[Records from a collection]
══════

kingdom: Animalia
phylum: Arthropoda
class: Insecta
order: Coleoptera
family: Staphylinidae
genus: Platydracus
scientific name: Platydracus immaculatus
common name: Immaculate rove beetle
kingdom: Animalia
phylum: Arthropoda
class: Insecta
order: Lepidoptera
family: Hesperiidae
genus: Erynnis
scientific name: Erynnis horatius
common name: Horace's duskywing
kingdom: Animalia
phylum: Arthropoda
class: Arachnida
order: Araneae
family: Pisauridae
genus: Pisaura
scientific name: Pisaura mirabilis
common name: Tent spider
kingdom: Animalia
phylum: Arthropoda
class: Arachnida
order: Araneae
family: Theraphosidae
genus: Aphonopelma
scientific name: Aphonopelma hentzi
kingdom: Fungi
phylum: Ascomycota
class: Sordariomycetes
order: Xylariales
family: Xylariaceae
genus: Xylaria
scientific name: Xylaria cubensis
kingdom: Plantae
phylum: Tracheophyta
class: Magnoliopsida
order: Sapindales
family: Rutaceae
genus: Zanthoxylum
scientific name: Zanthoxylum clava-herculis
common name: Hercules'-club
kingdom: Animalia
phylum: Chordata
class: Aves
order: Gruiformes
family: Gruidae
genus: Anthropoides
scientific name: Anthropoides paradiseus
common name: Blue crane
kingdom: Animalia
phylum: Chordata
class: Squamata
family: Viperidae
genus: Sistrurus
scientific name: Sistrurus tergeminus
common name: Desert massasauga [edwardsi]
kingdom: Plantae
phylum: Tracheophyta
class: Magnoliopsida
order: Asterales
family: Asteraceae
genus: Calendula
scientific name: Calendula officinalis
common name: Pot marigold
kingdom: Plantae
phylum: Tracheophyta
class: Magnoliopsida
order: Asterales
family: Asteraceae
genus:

══════

→ **Aim of the exercise**
Reproduce every item above line for line, keeping each one unchanged.

→ **Task answer**
kingdom: Animalia
phylum: Arthropoda
class: Insecta
order: Coleoptera
family: Staphylinidae
genus: Platydracus
scientific name: Platydracus immaculatus
common name: Immaculate rove beetle
kingdom: Animalia
phylum: Arthropoda
class: Insecta
order: Lepidoptera
family: Hesperiidae
genus: Erynnis
scientific name: Erynnis horatius
common name: Horace's duskywing
kingdom: Animalia
phylum: Arthropoda
class: Arachnida
order: Araneae
family: Pisauridae
genus: Pisaura
scientific name: Pisaura mirabilis
common name: Tent spider
kingdom: Animalia
phylum: Arthropoda
class: Arachnida
order: Araneae
family: Theraphosidae
genus: Aphonopelma
scientific name: Aphonopelma hentzi
kingdom: Fungi
phylum: Ascomycota
class: Sordariomycetes
order: Xylariales
family: Xylariaceae
genus: Xylaria
scientific name: Xylaria cubensis
kingdom: Plantae
phylum: Tracheophyta
class: Magnoliopsida
order: Sapindales
family: Rutaceae
genus: Zanthoxylum
scientific name: Zanthoxylum clava-herculis
common name: Hercules'-club
kingdom: Animalia
phylum: Chordata
class: Aves
order: Gruiformes
family: Gruidae
genus: Anthropoides
scientific name: Anthropoides paradiseus
common name: Blue crane
kingdom: Animalia
phylum: Chordata
class: Squamata
family: Viperidae
genus: Sistrurus
scientific name: Sistrurus tergeminus
common name: Desert massasauga [edwardsi]
kingdom: Plantae
phylum: Tracheophyta
class: Magnoliopsida
order: Asterales
family: Asteraceae
genus: Calendula
scientific name: Calendula officinalis
common name: Pot marigold
kingdom: Plantae
phylum: Tracheophyta
class: Magnoliopsida
order: Asterales
family: Asteraceae
genus:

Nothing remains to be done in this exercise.